Notes from the Editor
By Richard Skanse
(LSM Oct/Nov 2014/vol. 7 – Issue 5)
Apart from the opportunity to work with a team of really good people — especially graphic designer Melissa Webb, who I’d already known and greatly respected for years — one of the things that appealed most to me about joining this magazine five years ago was owner Zach Jennings’ vision that LoneStarMusic could be about more than just Texas music. Even more than Texas and Red Dirt music. We all agreed that we would still focus on songwriters and roots and/or country(ish) music — pretty much anything that could directly or even indirectly fall under the category of “Americana” in addition to, yes, all the usual Texas and Red Dirt subjects. But Texas residency or a Texas birth certificate would not be a requirement for an artist to be covered in our pages.
Now, don’t get me wrong: I’m a native Texan, and couldn’t be prouder of our musical home team. For years, I was guilty myself of sometimes thinking that an artist (well, the more “serious” singer-songwriting types, anyway) had to be from Texas in order to be … what, good? Worth listening to, following, and writing about? Today, I cringe just thinking about that absurdity. Sure, the Lone Star State has always had a roster to die for: not just the likes of Willie, Shaver, the Flatlanders, and Keen, but a whole mess of blues and rock ’n’ roll legends. But not being from Texas certainly didn’t dilute the impact and musical genius of Hank, Dylan, Springsteen, Zevon, Young, Petty, Prine, or Hiatt — let alone artists like Lucinda, Snider, and even Jerry Jeff that we Texas music fans love to claim as our own even though we know damn well that they’re not. So, just knowing that LoneStarMusic would not be constrained or blinded by geographic borders in its coverage of great music was very appealing to me.
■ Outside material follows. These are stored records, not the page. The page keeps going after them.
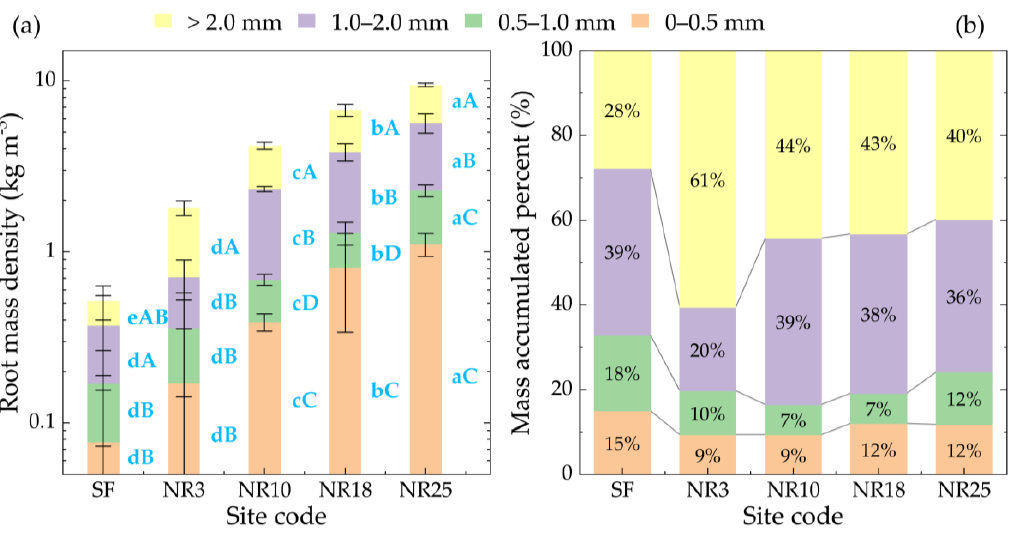
Figure 4. Changes in root mass density ( a ) and its proportion ( b ) of different root diameters with revegetation age. Note: Bar means the 95% confidence interval (95% CI). SF refers to the slope farmland. NR3, NR10, NR18, NR25 represents the 3, 10, 18, and 25 years of natural restoration time, respectively. Different capital letters for the same restoration age indicate a significant difference among different root diameters ( p < 0.05), and different lowercase letters for the same root diameter level indicate a significant difference among different revegetation ages ( p < 0.05). ( a ) Root mass density; ( b ) Mass accumulated percent.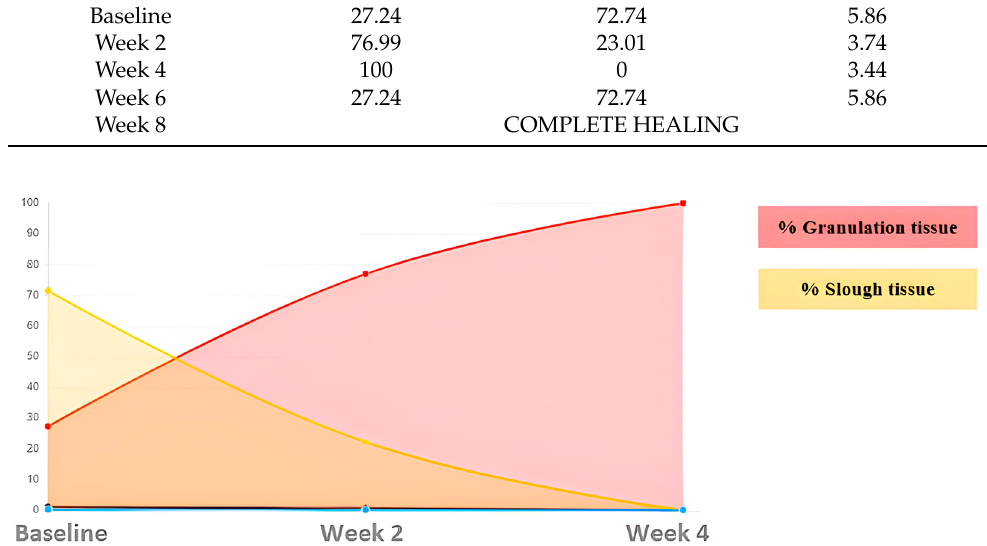
Figure 2. Evolution of tissue types. Case 1.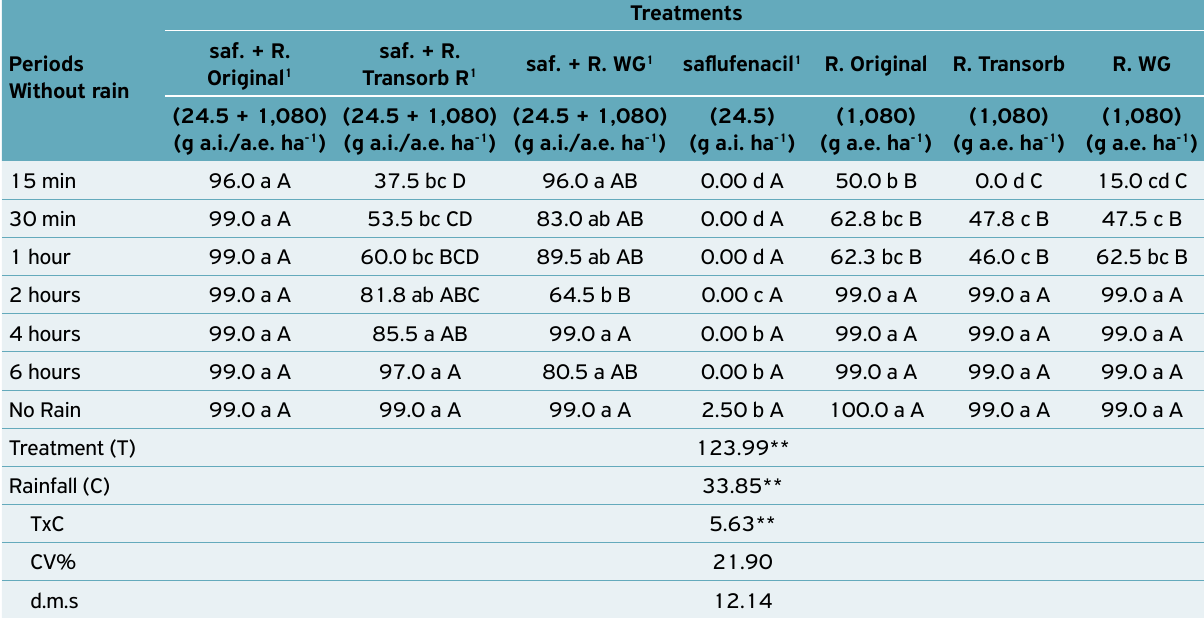
Means followed by the same lowercase letters in rows and uppercase in columns do not differ statistically by Tukey test (P < 0.05); 1 0.5% Dash added, DAA: Days After Application; R: Roundup; saf.: saflufenacil; **Significant at 1% probability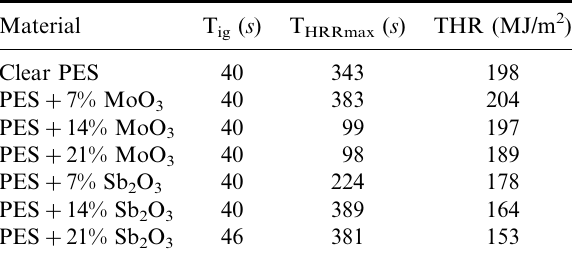
Table 6. Thermokinetic properties of unmodified and mod- ified polyester materials at the heat flux density of 50 kW/m 2 on piloted ignition (cid:2) Part 2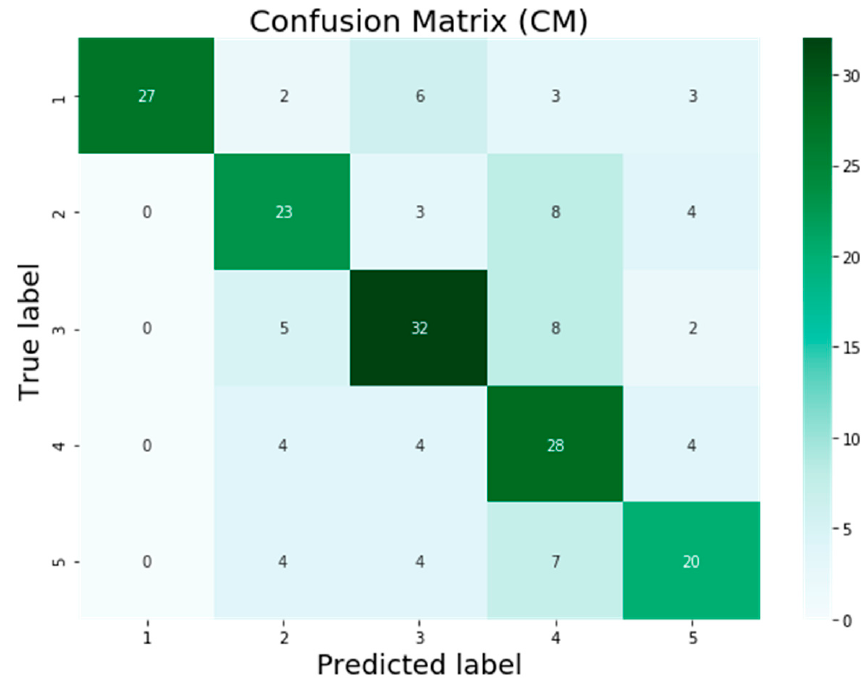
Figure 9 . Confusion matrix (InceptionV3). Figure 9. Confusion matrix (InceptionV3).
All that being said, though, did y’all know that Michael Trent, the Colorado-reared “Rockamount cowboy” to Cary Ann Hearst’s “Cumberland girl” in Shovels and Rope, was born in Houston? Doubtless the duo’s latest album, Swimmin’ Time, would be every bit as excellent — and their rise to fame as one of the best young acts in Americana music today every bit as cover worthy — even if Trent wasn’t a native Texan, but I gotta admit, I get a kick outta knowing that he is.
In addition to Kelly Dearmore’s cover story on Shovels and Rope, inside these pages you’ll also find an exclusive excerpt from Lone Star Music Hall of Famer Joe Ely’s debut novel, Reverb, plus profiles and features on Lee Ann Womack, Sunny Sweeney, Shakey Graves, Alejandro Escovedo’s rockin’ new band the Fauntleroys, Ruthie Foster, Noel McKay, Shelley King, Jess Klein, Drew Kennedy, Paul Thorn, Jim Lauderdale, and Cory Branan. That’s right, those last three guys aren’t from Texas — they don’t even live here — but we love ’em anyways.
Branan, in fact, was one of the artists who played at our Lone Star Music party at the killer Nashville record store, The Groove, during the Americana Music Association Festival and Conference in September. Our other featured acts this year were John Moreland, Matt the Electrician, Courtney Patton, David Ramirez, and the Howlin’ Brothers. This was our second year hosting a daytime party at AmericanaFest, and we hope to make it an annual tradition. For certain we plan to keep on attending the conference, because apart from Nashville being a pretty fun town with damn good eats, the festival showcases so many of the artists from all over the Americana map that keep us fired up about championing this music — no matter where it comes from.